==== Data for processing ====

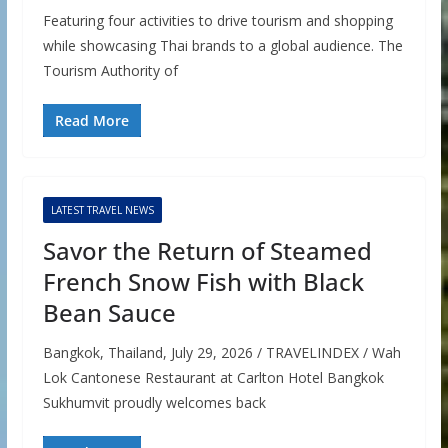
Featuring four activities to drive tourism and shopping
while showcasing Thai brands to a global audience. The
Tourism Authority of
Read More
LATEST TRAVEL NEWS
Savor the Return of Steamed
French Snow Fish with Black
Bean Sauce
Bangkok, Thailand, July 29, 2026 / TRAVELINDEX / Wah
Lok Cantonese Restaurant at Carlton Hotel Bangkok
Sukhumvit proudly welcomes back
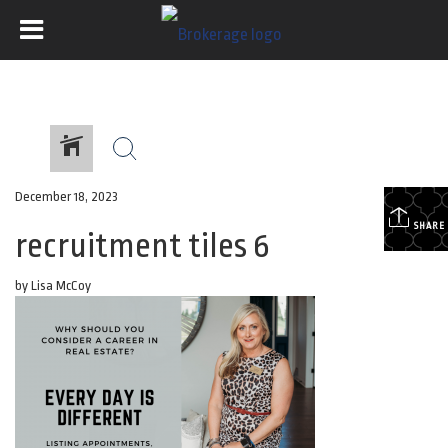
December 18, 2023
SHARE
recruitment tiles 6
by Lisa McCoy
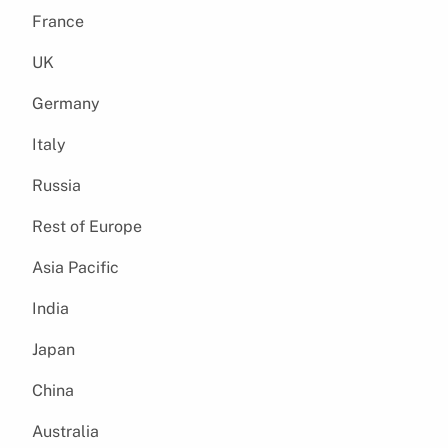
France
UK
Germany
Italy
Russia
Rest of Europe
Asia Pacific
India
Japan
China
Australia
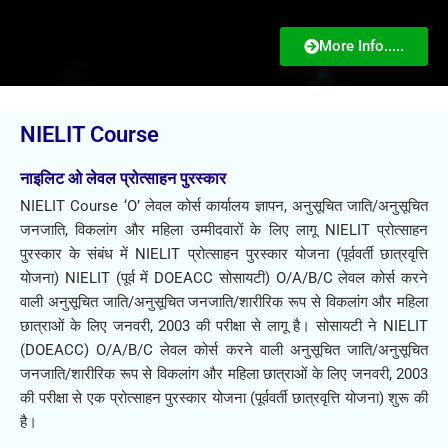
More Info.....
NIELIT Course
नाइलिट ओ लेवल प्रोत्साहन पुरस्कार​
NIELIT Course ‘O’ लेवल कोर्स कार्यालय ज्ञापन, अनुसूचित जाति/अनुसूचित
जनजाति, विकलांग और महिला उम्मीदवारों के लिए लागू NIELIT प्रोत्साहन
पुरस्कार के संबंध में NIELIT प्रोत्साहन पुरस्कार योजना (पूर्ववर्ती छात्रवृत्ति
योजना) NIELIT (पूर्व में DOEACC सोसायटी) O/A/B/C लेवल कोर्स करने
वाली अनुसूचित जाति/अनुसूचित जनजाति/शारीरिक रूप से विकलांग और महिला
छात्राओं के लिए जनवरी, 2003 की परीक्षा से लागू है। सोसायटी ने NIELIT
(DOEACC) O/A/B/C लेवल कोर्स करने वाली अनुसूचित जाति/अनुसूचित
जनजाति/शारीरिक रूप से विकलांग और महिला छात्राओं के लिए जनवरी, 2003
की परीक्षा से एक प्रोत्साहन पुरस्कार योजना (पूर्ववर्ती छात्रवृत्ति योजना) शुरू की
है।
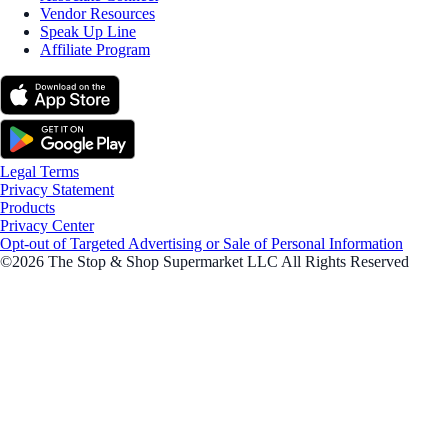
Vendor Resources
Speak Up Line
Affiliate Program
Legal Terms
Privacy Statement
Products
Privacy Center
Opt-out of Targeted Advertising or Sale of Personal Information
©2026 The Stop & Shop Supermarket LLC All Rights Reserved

====

**Your assignment**:
Please write out, exactly, every line from the line with "की परीक्षा से एक" through the final line of the data above, leaving out pictures.

**Exercise solution**:
की परीक्षा से एक प्रोत्साहन पुरस्कार योजना (पूर्ववर्ती छात्रवृत्ति योजना) शुरू की
है।
Vendor Resources
Speak Up Line
Affiliate Program
Legal Terms
Privacy Statement
Products
Privacy Center
Opt-out of Targeted Advertising or Sale of Personal Information
©2026 The Stop & Shop Supermarket LLC All Rights Reserved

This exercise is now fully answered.